**Passage to read**.
#####

But let me go back a bit. To truly understand the Equality Act 2010, you need to understand about protected characteristics, contexts and comparators. The Equality Act is complicated. It has a lot of common principles and then a lot of exceptions to make the Act workable and deal with specific needs and contexts.

Protected Characteristics (the boxes)

There are nine protected characteristics or classes (PCs). They are sex, race, religion and belief, sexual orientation, gender reassignment, disability, age, pregnancy and maternity, and marriage and civil partnership.

Each PC is defined in Sections 5-12 (plus 17 and 18) of the Equality Act. The protected characteristics are essentially each a legal box. To be able to bring a claim, you must first show you fit into that box legally by meeting the relevant definition in the box; whether it is the disability box, the age box or the sex box etc.

#####

**Dataset extract**.

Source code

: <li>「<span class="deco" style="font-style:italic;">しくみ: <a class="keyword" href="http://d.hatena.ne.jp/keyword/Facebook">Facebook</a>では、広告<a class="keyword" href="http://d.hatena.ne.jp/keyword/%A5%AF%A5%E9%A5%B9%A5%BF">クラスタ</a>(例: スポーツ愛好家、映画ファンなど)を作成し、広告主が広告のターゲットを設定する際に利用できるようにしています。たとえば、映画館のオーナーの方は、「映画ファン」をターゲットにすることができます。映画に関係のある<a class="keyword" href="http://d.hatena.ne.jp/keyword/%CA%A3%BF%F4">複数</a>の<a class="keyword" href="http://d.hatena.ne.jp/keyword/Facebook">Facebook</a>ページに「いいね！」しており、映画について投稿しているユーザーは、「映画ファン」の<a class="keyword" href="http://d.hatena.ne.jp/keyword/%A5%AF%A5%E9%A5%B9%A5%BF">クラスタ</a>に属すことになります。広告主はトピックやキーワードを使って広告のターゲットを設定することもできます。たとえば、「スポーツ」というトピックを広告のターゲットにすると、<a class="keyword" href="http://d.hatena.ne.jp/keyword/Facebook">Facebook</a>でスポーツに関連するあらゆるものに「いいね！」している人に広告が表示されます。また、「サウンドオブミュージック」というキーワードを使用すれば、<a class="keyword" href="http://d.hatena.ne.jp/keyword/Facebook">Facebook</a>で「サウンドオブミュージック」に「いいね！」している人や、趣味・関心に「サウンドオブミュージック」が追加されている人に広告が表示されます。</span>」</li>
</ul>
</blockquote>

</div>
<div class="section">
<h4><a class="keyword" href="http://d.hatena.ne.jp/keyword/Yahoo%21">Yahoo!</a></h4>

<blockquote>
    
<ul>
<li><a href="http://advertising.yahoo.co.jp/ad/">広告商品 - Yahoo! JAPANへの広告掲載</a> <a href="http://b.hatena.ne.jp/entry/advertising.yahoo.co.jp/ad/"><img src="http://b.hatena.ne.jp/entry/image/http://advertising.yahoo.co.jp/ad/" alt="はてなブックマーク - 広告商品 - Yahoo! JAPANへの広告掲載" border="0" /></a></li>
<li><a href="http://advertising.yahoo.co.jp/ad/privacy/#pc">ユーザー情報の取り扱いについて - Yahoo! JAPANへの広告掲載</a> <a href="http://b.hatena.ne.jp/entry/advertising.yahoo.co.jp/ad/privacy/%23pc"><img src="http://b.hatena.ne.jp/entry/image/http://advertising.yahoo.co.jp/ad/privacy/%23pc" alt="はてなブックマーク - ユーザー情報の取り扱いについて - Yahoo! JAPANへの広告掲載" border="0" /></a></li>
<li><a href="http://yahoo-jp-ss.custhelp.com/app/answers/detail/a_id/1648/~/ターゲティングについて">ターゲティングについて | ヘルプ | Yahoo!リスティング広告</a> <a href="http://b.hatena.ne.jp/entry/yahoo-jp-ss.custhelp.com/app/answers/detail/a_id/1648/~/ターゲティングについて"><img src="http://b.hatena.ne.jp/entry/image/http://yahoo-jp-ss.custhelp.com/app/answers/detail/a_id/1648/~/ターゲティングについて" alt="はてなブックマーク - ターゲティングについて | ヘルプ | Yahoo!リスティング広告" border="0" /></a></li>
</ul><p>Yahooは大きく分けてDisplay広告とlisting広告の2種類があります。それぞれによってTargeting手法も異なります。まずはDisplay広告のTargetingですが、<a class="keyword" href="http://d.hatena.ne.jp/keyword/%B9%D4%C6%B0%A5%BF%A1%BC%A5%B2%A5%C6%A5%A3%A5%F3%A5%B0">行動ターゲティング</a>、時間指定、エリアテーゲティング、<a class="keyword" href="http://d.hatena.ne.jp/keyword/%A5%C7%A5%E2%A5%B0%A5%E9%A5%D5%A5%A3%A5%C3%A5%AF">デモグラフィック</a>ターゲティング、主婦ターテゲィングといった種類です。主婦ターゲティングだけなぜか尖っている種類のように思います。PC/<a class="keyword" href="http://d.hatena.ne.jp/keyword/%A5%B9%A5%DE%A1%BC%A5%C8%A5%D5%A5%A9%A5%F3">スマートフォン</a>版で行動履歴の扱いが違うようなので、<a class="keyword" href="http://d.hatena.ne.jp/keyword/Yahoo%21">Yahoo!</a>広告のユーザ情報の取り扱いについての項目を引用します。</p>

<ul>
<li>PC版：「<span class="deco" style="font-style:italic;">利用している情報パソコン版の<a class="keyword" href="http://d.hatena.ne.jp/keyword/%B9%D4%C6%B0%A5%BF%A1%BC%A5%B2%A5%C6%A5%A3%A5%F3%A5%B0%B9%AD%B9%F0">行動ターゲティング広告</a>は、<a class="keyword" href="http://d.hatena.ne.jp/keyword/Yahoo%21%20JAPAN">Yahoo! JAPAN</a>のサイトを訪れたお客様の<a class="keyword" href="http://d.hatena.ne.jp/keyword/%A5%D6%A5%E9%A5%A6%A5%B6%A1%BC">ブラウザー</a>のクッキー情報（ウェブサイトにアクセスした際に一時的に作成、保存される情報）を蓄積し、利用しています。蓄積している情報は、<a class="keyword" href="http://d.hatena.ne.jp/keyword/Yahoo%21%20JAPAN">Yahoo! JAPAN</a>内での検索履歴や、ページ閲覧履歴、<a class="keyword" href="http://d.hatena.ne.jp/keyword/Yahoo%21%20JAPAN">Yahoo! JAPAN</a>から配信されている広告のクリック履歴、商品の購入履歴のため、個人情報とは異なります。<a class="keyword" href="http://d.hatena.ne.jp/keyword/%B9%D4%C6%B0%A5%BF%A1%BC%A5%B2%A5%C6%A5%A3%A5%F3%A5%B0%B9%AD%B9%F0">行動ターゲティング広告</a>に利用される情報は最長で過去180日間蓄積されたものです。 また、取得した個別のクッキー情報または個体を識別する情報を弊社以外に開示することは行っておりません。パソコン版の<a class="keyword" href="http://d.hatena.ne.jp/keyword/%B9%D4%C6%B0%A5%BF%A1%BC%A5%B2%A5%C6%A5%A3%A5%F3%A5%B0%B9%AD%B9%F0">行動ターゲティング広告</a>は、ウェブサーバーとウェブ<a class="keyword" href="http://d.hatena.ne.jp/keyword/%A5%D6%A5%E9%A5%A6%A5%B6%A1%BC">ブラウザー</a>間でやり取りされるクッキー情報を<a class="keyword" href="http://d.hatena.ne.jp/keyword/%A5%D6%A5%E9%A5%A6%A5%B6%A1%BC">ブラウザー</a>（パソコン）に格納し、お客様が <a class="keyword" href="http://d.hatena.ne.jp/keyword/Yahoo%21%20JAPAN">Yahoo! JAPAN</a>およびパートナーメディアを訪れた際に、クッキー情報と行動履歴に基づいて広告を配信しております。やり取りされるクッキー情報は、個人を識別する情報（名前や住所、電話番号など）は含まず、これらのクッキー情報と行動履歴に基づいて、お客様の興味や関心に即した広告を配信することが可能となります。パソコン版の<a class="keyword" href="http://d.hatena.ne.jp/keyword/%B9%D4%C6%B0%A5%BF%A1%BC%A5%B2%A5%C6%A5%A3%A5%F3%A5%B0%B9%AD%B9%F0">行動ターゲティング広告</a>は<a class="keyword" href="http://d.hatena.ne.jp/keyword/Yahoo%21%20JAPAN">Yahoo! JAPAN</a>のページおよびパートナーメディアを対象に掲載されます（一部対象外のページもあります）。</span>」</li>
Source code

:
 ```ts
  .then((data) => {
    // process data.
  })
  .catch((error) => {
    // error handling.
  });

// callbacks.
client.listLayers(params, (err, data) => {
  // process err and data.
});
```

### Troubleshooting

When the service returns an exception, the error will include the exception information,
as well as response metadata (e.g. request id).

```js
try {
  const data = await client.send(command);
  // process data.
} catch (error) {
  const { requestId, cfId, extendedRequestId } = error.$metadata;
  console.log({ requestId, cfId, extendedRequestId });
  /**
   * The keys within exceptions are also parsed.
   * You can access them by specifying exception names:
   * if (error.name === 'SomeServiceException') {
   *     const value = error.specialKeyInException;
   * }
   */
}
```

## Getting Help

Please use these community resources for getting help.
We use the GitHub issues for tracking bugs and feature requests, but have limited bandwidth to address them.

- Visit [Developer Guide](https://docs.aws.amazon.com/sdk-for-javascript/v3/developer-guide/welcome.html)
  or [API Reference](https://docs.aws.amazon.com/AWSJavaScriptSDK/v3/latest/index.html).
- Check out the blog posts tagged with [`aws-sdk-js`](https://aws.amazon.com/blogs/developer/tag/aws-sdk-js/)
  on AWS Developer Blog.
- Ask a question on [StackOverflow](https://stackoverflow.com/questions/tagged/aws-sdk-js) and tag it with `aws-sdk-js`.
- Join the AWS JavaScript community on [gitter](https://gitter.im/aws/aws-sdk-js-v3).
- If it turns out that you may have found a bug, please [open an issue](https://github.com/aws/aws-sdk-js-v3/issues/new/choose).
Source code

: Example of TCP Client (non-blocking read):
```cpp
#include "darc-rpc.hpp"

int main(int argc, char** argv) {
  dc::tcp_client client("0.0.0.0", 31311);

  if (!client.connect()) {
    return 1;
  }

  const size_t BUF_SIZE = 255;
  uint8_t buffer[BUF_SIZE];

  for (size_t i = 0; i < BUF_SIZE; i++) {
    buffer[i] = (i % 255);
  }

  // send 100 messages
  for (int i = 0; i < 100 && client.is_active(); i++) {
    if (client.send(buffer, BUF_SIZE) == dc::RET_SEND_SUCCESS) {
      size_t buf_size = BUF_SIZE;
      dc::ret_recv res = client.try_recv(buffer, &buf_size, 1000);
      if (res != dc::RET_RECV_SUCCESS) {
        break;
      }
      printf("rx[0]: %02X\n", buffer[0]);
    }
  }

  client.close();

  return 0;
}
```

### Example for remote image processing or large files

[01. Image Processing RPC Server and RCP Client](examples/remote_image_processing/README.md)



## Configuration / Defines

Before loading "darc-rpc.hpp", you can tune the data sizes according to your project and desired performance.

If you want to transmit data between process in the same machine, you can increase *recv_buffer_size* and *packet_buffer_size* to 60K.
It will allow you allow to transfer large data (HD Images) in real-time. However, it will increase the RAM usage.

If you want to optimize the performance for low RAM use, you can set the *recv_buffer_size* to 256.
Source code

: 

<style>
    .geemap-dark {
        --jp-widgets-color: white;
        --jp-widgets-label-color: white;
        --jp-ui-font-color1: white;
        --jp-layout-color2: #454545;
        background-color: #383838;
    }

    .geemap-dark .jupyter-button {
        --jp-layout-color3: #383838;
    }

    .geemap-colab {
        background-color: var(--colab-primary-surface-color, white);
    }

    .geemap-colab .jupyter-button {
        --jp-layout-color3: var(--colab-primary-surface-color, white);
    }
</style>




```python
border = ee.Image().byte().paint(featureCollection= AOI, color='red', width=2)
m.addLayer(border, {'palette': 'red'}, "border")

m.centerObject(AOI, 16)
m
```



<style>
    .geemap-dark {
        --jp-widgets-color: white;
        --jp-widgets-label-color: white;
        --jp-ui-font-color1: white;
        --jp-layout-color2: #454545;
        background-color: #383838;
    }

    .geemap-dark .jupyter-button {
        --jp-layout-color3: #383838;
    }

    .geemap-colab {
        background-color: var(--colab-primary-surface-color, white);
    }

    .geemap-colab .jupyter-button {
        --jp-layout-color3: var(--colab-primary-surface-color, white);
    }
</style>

#####

Write down everything in the Equality Act passage from "Each PC is defined" down to "sex box etc.", word for word. You don't need the rows for this.

**Solution to the problem**.
Each PC is defined in Sections 5-12 (plus 17 and 18) of the Equality Act. The protected characteristics are essentially each a legal box. To be able to bring a claim, you must first show you fit into that box legally by meeting the relevant definition in the box; whether it is the disability box, the age box or the sex box etc.